### Aim of the exercise
Decide whether each statement agrees with the post on Review Board at Mozilla below, answering yes or no and quoting the words of the post that settle it. 1. Review Board was set up at Mozilla for evaluation purposes. 2. The post says Review Board offers no way to toggle whitespace differences. 3. Review Board's syntax highlighting recognizes TODO in comments.

### Exercise passage
───

Gregory Szorc's Digital Home

Review Board at Mozilla

January 27, 2014 at 04:30 PM | categories: Mozilla, mach

Some Mozillians recently stood up an instance of Review Board - a web-based code review tool for evaluation purposes. Having used Review Board at a previous company, I can say with high confidence that when properly configured, it beats the pants off Splinter (the code review interface baked into Bugzilla). Here are some advantages:

The HTML interface is more pleasant on the eyes (subjective).
Interdiffs actually work.
Intra-line diffs are rendered.
You can open issues for individual review comments and these issues can be tracked during subsequent reviews (Bugzilla doesn't really have anything similar and review comments tend to get lost unless the reviewer is sharp).
It integrates with the VCS, so you can expand code context from the review interface.
There are buttons to toggle whitespace differences.
Syntax hightlighting! It even recognizes things like TODO in comments.

You can read more from the official user guide.

───

### Record set
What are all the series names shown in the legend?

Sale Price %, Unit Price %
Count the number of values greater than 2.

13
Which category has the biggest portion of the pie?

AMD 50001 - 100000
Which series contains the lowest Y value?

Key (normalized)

───

### Answer for this exercise
1. Yes: "Some Mozillians recently stood up an instance of Review Board - a web-based code review tool for evaluation purposes."
2. No: "There are buttons to toggle whitespace differences."
3. Yes: "It even recognizes things like TODO in comments."